Saved entries
---*---
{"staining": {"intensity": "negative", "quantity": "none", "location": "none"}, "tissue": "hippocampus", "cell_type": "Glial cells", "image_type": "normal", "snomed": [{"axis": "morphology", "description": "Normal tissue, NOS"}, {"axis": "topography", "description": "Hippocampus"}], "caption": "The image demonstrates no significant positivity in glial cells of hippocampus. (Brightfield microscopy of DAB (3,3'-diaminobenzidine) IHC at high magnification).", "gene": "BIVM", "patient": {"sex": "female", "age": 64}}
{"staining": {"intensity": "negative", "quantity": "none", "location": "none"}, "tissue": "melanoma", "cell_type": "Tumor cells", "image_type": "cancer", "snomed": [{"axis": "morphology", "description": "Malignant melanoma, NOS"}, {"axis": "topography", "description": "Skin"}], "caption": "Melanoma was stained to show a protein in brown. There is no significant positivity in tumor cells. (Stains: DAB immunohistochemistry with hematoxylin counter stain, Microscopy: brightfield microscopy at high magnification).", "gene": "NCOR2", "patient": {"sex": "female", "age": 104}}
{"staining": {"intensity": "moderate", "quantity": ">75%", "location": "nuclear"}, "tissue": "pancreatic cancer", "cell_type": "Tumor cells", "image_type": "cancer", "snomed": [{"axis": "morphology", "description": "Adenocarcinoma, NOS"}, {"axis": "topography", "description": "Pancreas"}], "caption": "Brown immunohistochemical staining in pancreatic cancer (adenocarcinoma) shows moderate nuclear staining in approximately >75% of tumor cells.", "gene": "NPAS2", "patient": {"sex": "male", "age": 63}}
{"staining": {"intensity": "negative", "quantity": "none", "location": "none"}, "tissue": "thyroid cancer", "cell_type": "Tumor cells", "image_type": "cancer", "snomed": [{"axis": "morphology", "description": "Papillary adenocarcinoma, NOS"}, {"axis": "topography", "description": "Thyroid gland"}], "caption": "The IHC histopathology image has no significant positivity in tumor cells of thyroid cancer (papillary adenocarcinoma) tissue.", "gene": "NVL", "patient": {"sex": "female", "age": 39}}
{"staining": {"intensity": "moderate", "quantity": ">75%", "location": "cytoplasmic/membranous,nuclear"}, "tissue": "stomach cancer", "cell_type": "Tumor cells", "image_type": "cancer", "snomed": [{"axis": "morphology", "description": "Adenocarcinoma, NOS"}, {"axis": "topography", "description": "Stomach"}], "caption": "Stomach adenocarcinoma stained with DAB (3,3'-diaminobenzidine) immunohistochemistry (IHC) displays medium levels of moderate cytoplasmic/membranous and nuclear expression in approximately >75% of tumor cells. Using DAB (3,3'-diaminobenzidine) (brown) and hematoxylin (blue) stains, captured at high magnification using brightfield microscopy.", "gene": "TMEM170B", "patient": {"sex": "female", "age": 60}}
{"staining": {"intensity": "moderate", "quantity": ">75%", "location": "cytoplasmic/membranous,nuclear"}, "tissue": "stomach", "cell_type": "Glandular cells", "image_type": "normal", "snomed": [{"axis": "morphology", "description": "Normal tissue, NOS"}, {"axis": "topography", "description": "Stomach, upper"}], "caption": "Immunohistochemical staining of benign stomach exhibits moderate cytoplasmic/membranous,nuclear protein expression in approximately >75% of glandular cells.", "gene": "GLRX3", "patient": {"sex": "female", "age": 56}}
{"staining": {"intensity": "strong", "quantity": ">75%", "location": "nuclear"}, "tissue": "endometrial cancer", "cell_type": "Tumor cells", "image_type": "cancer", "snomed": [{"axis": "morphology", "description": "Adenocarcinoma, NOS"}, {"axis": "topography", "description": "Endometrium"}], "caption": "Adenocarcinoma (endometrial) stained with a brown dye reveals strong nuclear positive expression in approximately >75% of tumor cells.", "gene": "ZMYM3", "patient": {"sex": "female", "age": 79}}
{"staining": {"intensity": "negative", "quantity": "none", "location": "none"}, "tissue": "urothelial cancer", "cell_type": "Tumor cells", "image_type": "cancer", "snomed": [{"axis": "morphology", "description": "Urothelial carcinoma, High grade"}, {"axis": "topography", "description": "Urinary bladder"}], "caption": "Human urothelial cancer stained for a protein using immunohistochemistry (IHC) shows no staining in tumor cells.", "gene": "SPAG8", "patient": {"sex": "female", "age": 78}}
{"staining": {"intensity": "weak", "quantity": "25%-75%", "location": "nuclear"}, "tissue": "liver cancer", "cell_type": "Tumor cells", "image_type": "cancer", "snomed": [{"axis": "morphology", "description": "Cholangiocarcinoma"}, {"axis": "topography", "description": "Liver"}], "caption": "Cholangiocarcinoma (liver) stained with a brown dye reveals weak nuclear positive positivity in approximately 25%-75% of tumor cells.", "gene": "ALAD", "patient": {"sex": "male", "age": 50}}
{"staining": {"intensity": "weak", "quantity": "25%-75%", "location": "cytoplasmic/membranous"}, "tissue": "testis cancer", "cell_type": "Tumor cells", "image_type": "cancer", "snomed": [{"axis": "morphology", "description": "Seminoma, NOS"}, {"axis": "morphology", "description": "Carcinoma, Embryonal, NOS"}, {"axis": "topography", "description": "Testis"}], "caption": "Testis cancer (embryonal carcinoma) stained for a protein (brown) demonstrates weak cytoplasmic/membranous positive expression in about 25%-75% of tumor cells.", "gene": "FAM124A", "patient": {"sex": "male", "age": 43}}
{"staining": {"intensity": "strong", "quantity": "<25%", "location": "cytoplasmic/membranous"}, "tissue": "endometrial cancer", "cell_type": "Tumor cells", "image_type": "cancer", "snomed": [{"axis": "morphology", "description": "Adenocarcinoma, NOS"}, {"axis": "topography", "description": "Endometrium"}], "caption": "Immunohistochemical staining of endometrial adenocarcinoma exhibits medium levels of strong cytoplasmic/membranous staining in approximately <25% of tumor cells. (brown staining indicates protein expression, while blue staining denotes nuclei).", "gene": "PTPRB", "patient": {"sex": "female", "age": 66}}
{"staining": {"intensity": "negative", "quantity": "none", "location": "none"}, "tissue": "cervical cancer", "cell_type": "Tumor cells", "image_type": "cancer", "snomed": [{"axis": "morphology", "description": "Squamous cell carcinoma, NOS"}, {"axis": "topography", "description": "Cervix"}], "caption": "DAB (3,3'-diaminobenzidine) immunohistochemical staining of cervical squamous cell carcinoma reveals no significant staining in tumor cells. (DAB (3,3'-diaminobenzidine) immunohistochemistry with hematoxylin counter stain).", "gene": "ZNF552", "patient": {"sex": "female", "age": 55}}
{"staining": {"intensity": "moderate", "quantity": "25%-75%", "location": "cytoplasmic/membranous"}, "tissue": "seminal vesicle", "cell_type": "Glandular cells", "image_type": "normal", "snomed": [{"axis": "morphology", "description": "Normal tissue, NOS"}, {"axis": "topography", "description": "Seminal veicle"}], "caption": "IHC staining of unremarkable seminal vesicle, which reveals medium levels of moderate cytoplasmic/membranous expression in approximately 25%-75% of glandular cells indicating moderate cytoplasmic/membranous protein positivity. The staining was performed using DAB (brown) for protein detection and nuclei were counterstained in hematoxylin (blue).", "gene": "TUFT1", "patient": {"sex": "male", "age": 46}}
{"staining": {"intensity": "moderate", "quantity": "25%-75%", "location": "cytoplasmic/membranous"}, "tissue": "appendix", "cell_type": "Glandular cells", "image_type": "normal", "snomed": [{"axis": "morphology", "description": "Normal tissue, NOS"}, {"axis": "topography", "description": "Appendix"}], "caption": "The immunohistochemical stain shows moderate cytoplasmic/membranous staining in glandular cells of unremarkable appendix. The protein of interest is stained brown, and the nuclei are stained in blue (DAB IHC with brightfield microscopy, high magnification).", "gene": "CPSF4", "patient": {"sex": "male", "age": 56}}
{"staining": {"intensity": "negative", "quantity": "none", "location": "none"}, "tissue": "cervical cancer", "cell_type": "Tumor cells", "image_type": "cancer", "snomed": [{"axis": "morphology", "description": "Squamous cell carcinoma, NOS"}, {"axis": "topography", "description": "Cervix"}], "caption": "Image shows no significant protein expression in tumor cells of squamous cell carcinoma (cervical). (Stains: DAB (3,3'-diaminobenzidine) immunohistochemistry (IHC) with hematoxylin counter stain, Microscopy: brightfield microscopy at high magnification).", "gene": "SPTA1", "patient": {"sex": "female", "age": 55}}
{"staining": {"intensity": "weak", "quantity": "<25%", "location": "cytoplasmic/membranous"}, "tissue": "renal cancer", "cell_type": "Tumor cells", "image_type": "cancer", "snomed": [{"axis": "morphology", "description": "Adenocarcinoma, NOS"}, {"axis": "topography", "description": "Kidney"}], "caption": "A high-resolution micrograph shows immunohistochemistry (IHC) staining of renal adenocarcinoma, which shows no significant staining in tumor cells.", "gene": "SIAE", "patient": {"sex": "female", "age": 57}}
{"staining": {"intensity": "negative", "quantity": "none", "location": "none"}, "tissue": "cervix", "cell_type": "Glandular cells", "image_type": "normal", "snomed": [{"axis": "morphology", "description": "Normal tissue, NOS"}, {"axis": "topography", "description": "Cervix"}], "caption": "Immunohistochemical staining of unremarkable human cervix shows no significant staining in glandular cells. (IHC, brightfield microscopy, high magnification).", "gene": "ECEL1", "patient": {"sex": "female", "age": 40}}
---*---
Only those lines of the entries above that run from the line containing "immunohistochemical staining in" to the line containing "IHC histopathology image", both included, should be transcribed exactly.

● **RESPONSE FOR THIS EXERCISE**
{"staining": {"intensity": "moderate", "quantity": ">75%", "location": "nuclear"}, "tissue": "pancreatic cancer", "cell_type": "Tumor cells", "image_type": "cancer", "snomed": [{"axis": "morphology", "description": "Adenocarcinoma, NOS"}, {"axis": "topography", "description": "Pancreas"}], "caption": "Brown immunohistochemical staining in pancreatic cancer (adenocarcinoma) shows moderate nuclear staining in approximately >75% of tumor cells.", "gene": "NPAS2", "patient": {"sex": "male", "age": 63}}
{"staining": {"intensity": "negative", "quantity": "none", "location": "none"}, "tissue": "thyroid cancer", "cell_type": "Tumor cells", "image_type": "cancer", "snomed": [{"axis": "morphology", "description": "Papillary adenocarcinoma, NOS"}, {"axis": "topography", "description": "Thyroid gland"}], "caption": "The IHC histopathology image has no significant positivity in tumor cells of thyroid cancer (papillary adenocarcinoma) tissue.", "gene": "NVL", "patient": {"sex": "female", "age": 39}}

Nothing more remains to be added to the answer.